For instance, if you subtract a month from date March 30th of this year, the result should be February 28 2015 but instead you run into an ORA-01839: “date not valid for month specified.” The ADD_MONTHS function behaves more like expected, so I adjusted the PL/SQL code to use this. Best if you adjust your code too.
In reaction to your comment…
Using a CTAS to set all remaining rows apart with a DDL statement is quite a common approach to bulk deletes. By subsequently dropping the original table, renaming the newly created table to its original name, and recreating indexes you avoid any DML statement, resulting in low undo, redo and temp usage. But this presupposes enough disk space for an extra table, no archiving of the deleted data, no dependencies or at least not many dependencies, and an offline time slot for the table switch.
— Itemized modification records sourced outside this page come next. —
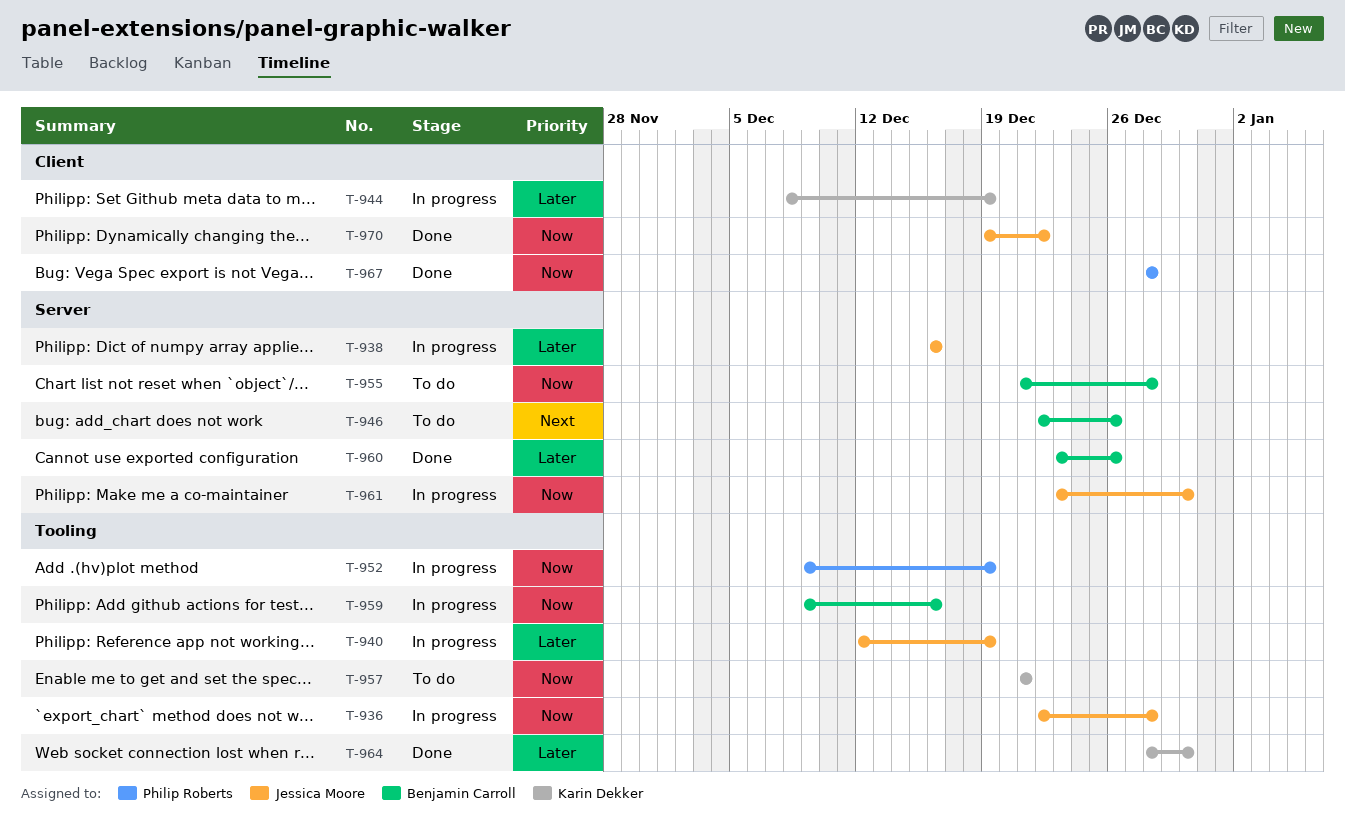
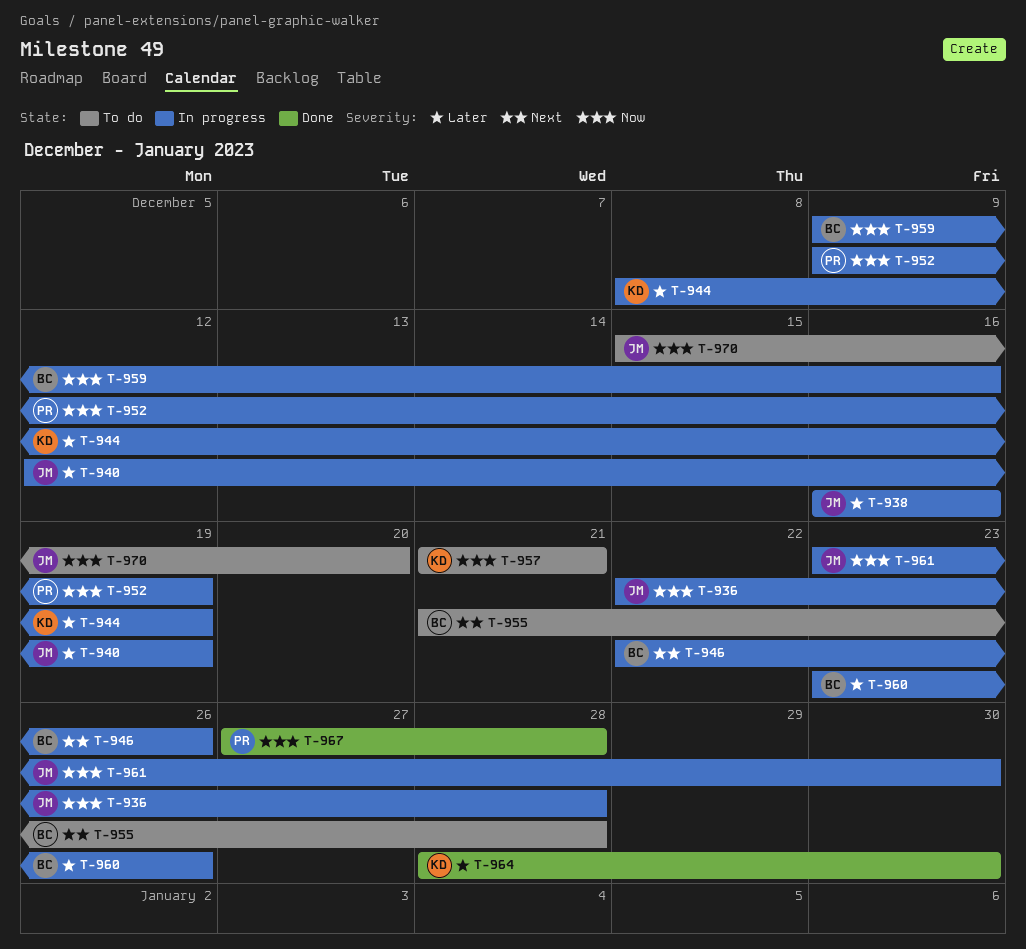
T-946, status: To do -> In progress
T-955, priority: Now -> Next
T-960, status: Done -> In progress
T-967, start: Dec 28 -> Dec 27
T-970, status: Done -> To do
T-970, start: Dec 19 -> Dec 15
T-970, due: Dec 22 -> Dec 20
Your solution using partitioning with CTAS is a bit puzzling to me… why not use partitioning on the original table and drop partitions you no longer need. That’s what I referred to when I mentioned using the Partitioning Option on Oracle Enterprise Edition as probably the best method for a bulk delete. All other stuff, including my code, assumes the Oracle Database Standard Edition.